A bracket sequence is a sequence of opening and closing brackets. A bracket sequence is called balanced if and only if two conditions hold:

• it contains equal number of opening and closing brackets;
• for each prefix, the number of closing brackets is not greater than the number of opening brackets.

A bracket sequence is called rebellious if it contains equal number of opening and closing brackets and is not balanced.

You are given a balanced bracket sequence of $$$n$$$ brackets and $$$q$$$ queries to it. Each query asks you to swap two brackets. It is guaranteed that after each query the sequence stays balanced.

After each query you should find whether it is possible to split the sequence into several disjoint rebellious subsequences.

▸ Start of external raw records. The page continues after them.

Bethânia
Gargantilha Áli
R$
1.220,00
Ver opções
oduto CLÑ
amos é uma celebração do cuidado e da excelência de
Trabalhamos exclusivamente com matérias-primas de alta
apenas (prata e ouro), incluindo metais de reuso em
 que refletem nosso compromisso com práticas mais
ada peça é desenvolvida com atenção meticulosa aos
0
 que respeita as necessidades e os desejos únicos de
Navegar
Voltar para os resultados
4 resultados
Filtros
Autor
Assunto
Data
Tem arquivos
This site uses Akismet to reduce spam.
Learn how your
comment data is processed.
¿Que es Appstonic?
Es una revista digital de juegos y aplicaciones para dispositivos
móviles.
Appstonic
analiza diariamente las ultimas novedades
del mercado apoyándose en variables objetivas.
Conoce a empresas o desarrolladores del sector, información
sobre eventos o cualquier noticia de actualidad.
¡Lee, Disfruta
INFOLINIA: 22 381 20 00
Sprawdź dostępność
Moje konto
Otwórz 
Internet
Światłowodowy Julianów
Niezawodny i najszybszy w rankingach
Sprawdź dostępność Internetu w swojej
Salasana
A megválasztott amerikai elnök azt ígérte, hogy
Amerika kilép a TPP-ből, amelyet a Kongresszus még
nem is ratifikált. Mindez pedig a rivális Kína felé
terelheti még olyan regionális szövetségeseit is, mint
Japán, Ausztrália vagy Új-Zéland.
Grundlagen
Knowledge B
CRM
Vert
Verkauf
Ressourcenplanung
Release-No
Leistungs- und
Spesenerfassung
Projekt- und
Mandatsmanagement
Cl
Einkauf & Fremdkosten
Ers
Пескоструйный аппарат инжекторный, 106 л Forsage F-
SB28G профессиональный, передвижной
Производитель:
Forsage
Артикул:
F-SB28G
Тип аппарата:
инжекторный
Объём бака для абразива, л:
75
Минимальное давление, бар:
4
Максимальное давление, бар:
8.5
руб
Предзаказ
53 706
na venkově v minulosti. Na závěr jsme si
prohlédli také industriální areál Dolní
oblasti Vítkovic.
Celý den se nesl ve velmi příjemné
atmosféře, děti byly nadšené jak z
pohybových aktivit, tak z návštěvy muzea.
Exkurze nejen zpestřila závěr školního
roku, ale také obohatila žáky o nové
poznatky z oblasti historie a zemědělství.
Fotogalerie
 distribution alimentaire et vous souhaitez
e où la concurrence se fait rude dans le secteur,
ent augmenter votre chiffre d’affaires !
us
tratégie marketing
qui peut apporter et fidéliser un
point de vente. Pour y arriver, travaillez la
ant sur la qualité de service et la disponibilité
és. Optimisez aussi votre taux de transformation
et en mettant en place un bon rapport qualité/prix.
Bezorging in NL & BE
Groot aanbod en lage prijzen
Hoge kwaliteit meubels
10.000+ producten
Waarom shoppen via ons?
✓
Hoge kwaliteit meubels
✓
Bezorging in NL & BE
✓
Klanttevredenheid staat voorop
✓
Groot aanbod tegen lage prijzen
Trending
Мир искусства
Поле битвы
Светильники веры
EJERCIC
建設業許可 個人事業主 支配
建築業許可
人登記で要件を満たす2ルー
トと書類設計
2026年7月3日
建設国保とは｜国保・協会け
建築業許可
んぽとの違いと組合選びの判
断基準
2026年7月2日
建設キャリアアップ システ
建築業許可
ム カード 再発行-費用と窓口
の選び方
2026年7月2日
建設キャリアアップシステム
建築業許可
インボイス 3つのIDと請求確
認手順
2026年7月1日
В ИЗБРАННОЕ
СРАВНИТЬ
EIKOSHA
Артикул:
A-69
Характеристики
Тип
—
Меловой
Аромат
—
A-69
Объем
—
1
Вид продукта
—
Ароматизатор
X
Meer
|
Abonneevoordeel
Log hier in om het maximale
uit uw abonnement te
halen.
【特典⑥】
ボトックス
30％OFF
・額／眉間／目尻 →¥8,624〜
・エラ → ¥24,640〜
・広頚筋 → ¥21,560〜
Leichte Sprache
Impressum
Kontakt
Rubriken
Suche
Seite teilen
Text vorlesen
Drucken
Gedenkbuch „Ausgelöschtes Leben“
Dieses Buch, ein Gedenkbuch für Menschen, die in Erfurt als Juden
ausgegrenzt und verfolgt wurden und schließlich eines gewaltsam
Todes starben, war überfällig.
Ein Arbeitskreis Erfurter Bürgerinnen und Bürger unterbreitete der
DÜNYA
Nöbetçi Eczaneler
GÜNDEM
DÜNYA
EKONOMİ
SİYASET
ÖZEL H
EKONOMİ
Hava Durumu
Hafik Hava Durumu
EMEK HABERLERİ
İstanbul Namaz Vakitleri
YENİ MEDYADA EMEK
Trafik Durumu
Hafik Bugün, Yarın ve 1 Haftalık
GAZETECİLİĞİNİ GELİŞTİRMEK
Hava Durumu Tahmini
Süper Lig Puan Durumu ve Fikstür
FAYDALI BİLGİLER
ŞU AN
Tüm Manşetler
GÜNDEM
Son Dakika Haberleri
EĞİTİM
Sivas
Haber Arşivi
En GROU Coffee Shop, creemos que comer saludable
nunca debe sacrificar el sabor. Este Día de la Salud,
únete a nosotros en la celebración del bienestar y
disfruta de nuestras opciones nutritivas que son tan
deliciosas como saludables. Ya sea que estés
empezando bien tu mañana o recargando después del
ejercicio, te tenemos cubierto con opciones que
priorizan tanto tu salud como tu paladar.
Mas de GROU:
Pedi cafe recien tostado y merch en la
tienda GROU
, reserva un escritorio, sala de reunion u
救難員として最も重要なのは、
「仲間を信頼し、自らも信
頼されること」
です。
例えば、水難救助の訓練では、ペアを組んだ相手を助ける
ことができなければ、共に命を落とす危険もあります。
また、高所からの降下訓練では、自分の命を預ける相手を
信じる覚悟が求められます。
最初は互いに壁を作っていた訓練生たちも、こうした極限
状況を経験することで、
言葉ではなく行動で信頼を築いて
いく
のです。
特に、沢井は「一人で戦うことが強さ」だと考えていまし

Formally, let the original sequence be $$$s_1s_2 \dots s_n$$$. You have to check if there exists a number $$$k \gt 1$$$ (the number of subsequences) and $$$k$$$ non-empty sequences of indices $$$(i_{1, 1} \lt \ldots \lt i_{1, l_1}), \dots, (i_{k, 1} \lt \ldots \lt i_{k, l_k})$$$ such that for each $$$1 \leq j \leq k$$$ the bracket sequence $$$s_{i_{j, 1}} s_{i_{j, 2}} \dots s_{i_{j,l_{j}}}$$$ is rebellious and every integer from $$$1$$$ to $$$n$$$ appears among those sequences exactly once.